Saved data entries
++++++++++++++++++++

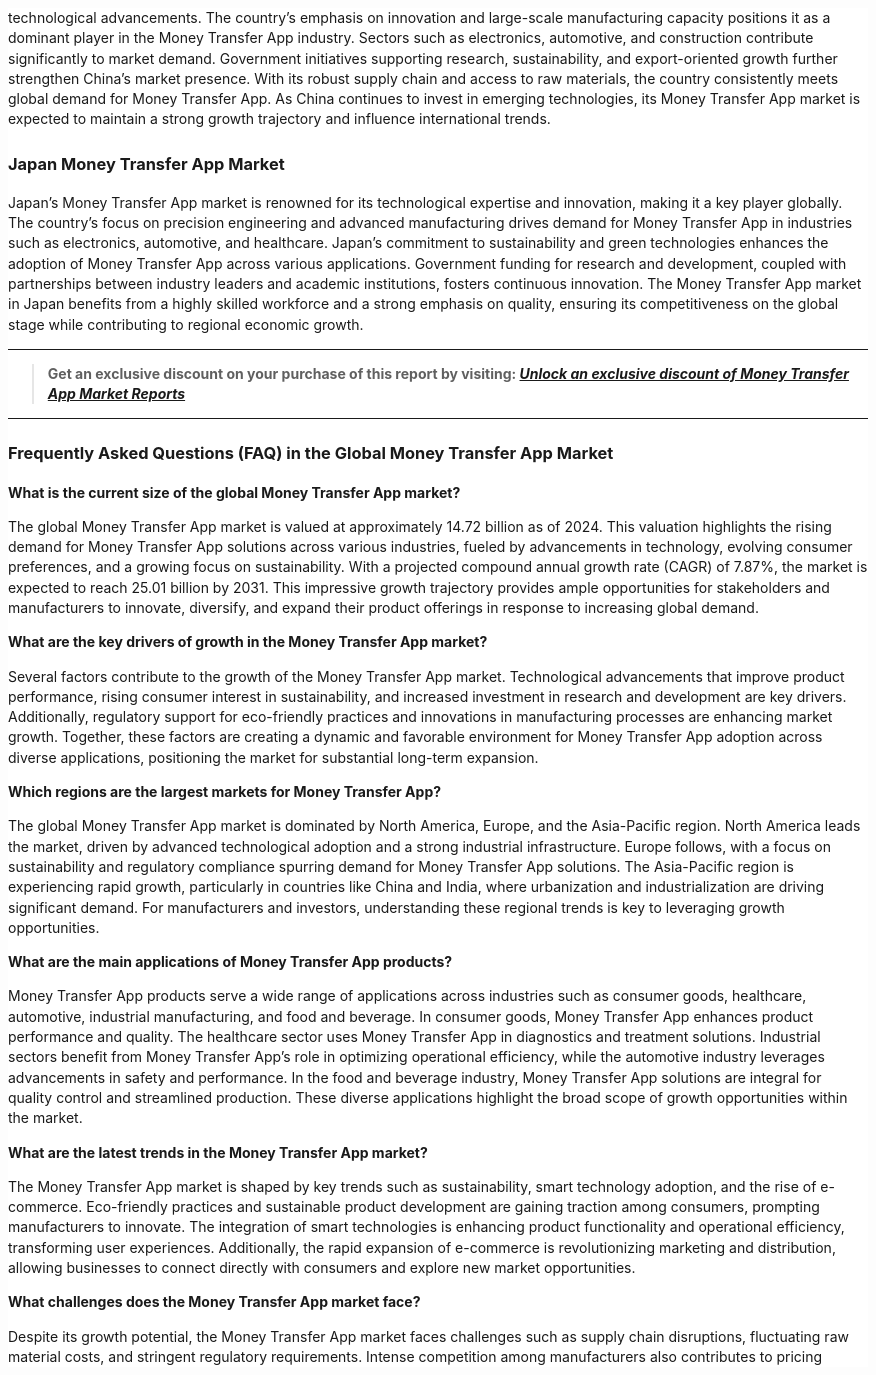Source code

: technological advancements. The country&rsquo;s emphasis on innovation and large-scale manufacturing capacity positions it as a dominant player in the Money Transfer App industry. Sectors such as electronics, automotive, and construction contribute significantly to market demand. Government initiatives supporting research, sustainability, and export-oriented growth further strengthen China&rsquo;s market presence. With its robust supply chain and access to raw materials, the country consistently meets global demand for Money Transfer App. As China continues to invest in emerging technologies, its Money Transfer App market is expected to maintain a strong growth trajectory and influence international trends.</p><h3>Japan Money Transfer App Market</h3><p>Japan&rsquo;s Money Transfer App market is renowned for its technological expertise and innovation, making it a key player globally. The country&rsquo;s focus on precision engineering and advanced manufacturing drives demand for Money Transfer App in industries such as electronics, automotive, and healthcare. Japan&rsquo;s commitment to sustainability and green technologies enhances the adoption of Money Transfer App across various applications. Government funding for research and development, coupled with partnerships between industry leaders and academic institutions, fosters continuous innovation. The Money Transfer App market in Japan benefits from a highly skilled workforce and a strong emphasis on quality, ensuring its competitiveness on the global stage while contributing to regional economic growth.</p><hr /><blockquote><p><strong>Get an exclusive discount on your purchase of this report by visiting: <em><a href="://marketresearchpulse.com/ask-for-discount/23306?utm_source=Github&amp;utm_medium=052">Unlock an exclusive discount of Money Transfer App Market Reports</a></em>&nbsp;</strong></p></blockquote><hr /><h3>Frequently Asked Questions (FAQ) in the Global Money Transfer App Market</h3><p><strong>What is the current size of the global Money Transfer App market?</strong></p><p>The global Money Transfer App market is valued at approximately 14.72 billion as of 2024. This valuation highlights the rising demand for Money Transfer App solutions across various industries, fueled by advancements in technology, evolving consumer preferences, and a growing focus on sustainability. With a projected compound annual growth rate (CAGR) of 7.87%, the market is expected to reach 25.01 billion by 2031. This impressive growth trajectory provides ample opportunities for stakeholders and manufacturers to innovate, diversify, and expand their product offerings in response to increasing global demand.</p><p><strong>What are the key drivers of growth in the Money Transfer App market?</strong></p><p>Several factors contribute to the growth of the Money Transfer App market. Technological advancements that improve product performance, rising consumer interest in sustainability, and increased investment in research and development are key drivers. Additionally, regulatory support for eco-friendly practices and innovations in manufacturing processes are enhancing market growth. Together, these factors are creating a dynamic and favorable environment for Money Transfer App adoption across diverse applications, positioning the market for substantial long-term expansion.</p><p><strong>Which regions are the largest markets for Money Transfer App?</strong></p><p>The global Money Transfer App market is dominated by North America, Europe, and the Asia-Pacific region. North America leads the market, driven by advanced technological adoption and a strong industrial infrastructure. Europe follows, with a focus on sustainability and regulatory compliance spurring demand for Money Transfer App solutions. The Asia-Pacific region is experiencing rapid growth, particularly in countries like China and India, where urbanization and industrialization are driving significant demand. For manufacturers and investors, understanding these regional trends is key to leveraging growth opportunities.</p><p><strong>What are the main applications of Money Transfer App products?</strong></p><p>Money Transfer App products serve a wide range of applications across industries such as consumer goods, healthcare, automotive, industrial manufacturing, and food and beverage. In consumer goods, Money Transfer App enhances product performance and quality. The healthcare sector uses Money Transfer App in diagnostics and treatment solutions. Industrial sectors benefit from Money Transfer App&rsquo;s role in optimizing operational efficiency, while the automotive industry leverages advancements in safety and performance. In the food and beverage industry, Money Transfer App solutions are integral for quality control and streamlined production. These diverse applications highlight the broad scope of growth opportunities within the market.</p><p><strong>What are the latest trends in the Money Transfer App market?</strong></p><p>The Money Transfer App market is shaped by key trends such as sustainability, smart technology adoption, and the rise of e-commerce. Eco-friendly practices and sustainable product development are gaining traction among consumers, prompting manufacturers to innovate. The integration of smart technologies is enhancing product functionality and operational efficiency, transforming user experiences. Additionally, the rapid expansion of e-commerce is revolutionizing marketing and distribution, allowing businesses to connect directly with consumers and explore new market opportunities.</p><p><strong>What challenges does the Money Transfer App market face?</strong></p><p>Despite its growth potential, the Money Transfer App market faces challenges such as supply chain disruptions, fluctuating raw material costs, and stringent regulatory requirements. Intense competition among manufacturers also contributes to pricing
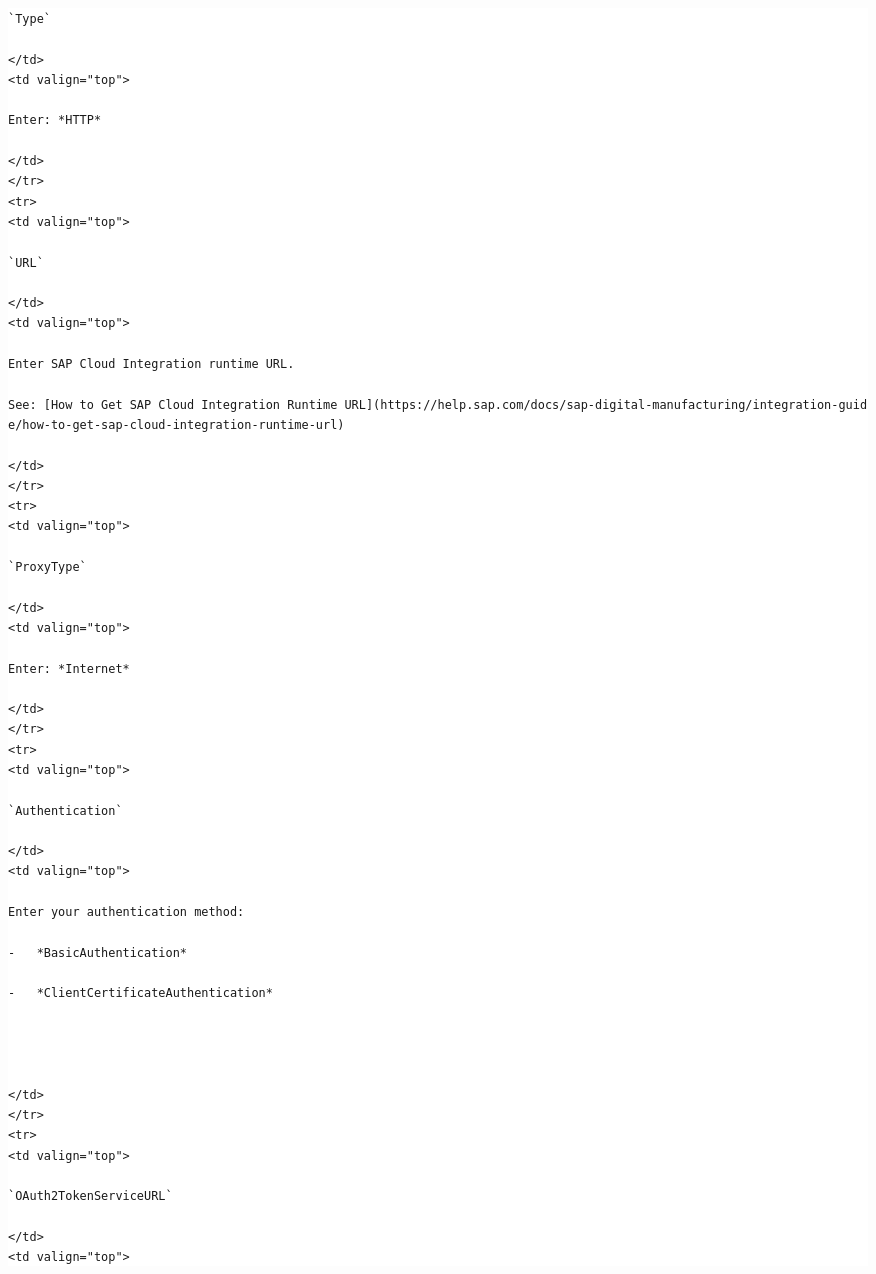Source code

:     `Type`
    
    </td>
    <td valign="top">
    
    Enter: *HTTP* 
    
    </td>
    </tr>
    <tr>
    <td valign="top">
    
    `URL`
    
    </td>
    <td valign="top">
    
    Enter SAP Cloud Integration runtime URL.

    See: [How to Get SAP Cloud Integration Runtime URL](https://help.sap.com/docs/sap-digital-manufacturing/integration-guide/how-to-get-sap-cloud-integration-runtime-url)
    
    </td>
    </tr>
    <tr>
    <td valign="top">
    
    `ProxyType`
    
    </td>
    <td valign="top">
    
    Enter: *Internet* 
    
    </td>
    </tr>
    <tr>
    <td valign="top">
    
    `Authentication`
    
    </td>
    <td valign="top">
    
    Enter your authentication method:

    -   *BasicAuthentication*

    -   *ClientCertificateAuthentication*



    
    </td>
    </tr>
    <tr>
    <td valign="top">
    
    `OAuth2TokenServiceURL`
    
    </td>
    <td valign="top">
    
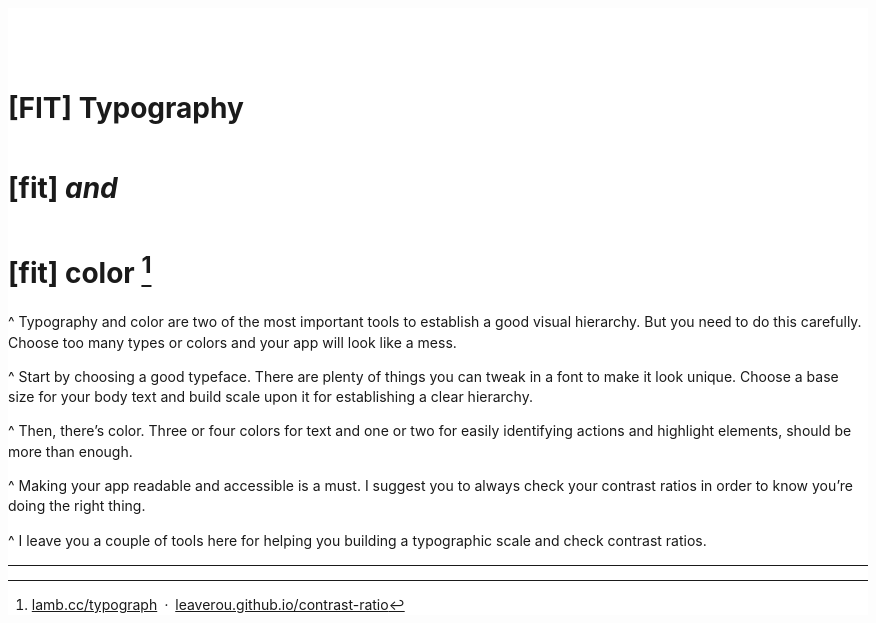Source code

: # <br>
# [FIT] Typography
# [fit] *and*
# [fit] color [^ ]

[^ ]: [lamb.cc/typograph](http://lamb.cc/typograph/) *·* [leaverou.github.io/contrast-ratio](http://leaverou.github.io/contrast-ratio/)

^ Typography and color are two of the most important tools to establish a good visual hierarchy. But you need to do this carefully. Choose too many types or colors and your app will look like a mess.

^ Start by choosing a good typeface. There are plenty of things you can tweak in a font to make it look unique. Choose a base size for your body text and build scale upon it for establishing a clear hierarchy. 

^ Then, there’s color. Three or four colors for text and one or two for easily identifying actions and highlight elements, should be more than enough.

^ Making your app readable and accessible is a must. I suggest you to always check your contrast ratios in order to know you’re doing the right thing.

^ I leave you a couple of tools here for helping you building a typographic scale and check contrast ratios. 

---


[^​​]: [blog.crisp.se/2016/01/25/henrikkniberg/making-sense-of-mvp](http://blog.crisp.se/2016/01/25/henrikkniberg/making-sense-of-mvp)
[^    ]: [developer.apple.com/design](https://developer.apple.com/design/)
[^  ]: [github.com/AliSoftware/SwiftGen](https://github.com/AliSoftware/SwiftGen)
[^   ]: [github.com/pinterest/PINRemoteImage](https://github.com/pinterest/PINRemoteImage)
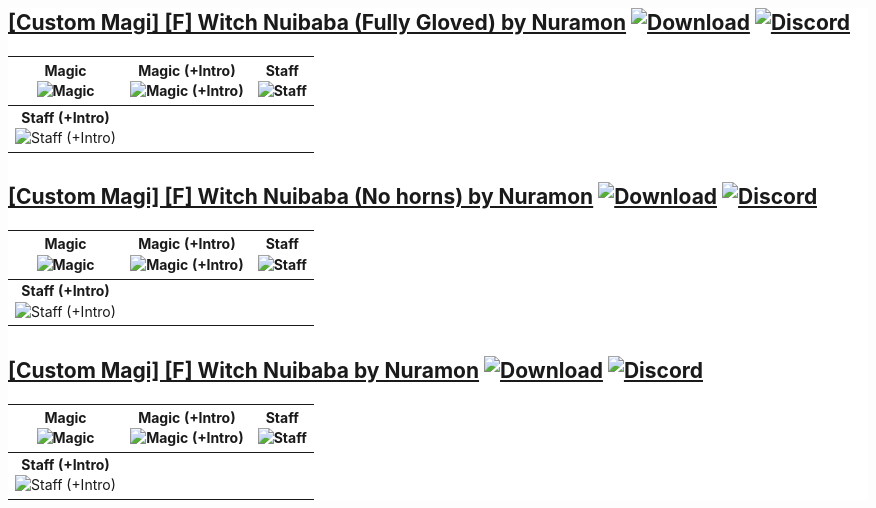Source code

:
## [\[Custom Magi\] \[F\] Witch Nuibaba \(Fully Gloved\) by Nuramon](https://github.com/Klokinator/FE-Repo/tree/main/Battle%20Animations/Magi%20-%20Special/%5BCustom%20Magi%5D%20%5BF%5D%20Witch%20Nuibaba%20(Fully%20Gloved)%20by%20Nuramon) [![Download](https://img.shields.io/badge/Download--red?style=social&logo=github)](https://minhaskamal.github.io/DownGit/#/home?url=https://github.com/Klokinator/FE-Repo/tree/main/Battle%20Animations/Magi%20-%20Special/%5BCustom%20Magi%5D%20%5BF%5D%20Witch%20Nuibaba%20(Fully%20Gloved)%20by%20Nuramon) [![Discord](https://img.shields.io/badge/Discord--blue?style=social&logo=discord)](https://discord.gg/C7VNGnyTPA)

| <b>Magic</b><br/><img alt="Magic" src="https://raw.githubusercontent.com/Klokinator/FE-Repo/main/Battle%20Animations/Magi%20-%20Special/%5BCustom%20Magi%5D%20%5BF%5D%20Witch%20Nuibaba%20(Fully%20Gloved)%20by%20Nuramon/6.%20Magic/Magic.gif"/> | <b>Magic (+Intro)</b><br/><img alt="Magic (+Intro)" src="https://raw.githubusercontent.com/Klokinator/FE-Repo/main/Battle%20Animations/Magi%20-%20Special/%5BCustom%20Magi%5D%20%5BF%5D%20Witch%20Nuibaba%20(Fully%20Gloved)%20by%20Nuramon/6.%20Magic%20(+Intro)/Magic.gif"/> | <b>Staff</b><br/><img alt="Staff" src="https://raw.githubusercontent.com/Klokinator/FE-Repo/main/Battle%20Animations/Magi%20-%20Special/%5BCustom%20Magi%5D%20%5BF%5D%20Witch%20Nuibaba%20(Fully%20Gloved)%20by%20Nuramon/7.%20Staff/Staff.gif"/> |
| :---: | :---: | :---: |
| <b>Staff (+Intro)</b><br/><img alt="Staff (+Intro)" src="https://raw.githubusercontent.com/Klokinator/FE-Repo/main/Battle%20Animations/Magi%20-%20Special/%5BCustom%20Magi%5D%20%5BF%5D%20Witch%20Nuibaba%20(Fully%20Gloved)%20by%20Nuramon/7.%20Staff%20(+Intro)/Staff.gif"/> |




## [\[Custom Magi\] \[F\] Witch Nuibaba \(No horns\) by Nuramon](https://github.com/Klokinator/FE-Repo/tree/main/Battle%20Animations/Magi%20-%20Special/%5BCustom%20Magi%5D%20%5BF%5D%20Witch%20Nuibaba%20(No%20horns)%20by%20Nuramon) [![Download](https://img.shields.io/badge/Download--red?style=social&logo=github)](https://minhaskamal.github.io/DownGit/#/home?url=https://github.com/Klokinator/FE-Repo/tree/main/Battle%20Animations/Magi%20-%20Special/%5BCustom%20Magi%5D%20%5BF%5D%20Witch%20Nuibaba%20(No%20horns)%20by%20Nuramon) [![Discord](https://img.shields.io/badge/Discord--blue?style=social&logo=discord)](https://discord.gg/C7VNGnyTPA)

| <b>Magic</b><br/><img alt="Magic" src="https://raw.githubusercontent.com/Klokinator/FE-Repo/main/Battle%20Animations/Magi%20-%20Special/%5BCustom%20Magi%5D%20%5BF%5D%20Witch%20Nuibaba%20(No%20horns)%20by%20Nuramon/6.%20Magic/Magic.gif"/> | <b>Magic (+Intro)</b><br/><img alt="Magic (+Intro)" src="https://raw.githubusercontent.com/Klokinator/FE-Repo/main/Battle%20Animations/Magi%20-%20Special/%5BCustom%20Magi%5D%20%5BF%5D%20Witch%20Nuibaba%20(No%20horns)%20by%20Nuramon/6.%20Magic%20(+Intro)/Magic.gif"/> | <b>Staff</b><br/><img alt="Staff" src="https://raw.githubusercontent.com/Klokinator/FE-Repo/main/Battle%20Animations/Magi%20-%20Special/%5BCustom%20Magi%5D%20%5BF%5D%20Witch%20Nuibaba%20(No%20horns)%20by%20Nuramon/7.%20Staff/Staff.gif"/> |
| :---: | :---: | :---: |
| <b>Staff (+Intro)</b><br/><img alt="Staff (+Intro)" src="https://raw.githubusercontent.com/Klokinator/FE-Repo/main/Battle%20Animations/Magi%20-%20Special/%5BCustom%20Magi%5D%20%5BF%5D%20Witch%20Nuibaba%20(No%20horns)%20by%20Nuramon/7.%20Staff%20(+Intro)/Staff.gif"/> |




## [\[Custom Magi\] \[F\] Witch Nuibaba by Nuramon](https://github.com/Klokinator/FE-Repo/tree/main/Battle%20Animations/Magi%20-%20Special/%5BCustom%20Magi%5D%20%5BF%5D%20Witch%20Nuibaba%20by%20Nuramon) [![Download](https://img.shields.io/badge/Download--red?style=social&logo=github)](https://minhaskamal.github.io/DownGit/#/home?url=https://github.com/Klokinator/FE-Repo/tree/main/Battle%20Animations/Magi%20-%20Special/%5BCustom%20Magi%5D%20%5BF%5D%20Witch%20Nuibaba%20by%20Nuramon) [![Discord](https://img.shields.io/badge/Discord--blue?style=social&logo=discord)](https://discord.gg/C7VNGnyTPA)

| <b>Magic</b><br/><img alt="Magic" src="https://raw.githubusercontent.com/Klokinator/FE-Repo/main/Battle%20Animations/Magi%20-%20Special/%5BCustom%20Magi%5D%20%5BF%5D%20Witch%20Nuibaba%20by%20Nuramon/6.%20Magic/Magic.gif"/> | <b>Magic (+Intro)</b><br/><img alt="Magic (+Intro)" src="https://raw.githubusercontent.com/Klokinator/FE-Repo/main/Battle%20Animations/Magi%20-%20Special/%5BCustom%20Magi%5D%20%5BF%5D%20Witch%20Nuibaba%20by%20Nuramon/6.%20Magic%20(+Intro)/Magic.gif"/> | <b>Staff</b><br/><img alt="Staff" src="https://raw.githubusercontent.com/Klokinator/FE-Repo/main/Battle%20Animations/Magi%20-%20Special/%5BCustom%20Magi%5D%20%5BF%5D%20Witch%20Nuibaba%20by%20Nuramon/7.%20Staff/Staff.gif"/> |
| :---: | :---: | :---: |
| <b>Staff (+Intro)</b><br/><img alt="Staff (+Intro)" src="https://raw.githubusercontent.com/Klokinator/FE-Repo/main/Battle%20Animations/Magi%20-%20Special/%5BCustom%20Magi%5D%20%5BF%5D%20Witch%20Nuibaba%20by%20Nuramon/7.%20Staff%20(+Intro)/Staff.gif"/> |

++++++++++++++++++++

◆ PROMPT
Reproduce everything from the line containing "## [\[Custom Magi\] \[F\] Witch Nuibaba by" down to the end of the records.

◆ TASK SOLUTION
## [\[Custom Magi\] \[F\] Witch Nuibaba by Nuramon](https://github.com/Klokinator/FE-Repo/tree/main/Battle%20Animations/Magi%20-%20Special/%5BCustom%20Magi%5D%20%5BF%5D%20Witch%20Nuibaba%20by%20Nuramon) [![Download](https://img.shields.io/badge/Download--red?style=social&logo=github)](https://minhaskamal.github.io/DownGit/#/home?url=https://github.com/Klokinator/FE-Repo/tree/main/Battle%20Animations/Magi%20-%20Special/%5BCustom%20Magi%5D%20%5BF%5D%20Witch%20Nuibaba%20by%20Nuramon) [![Discord](https://img.shields.io/badge/Discord--blue?style=social&logo=discord)](https://discord.gg/C7VNGnyTPA)

| <b>Magic</b><br/><img alt="Magic" src="https://raw.githubusercontent.com/Klokinator/FE-Repo/main/Battle%20Animations/Magi%20-%20Special/%5BCustom%20Magi%5D%20%5BF%5D%20Witch%20Nuibaba%20by%20Nuramon/6.%20Magic/Magic.gif"/> | <b>Magic (+Intro)</b><br/><img alt="Magic (+Intro)" src="https://raw.githubusercontent.com/Klokinator/FE-Repo/main/Battle%20Animations/Magi%20-%20Special/%5BCustom%20Magi%5D%20%5BF%5D%20Witch%20Nuibaba%20by%20Nuramon/6.%20Magic%20(+Intro)/Magic.gif"/> | <b>Staff</b><br/><img alt="Staff" src="https://raw.githubusercontent.com/Klokinator/FE-Repo/main/Battle%20Animations/Magi%20-%20Special/%5BCustom%20Magi%5D%20%5BF%5D%20Witch%20Nuibaba%20by%20Nuramon/7.%20Staff/Staff.gif"/> |
| :---: | :---: | :---: |
| <b>Staff (+Intro)</b><br/><img alt="Staff (+Intro)" src="https://raw.githubusercontent.com/Klokinator/FE-Repo/main/Battle%20Animations/Magi%20-%20Special/%5BCustom%20Magi%5D%20%5BF%5D%20Witch%20Nuibaba%20by%20Nuramon/7.%20Staff%20(+Intro)/Staff.gif"/> |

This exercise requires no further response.